[[ Study material, beginning ]]

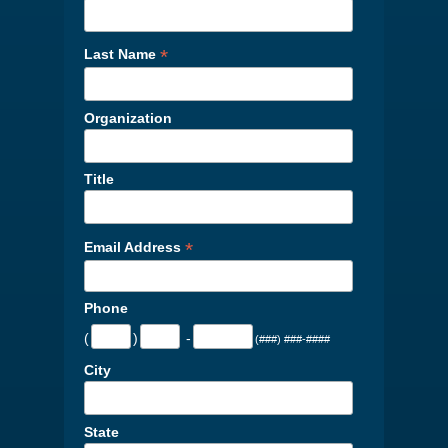
*
Last Name
Organization
Title
*
Email Address
Phone
(
)
-
(###) ###-####
City
State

[[ Study material, end ]]

Rename "Phone" to "Telephone" throughout the items and reproduce their text lines with no other changes. Omit the pictures from the output.

Answer space =
*
Last Name
Organization
Title
*
Email Address
Telephone
(
)
-
(###) ###-####
City
State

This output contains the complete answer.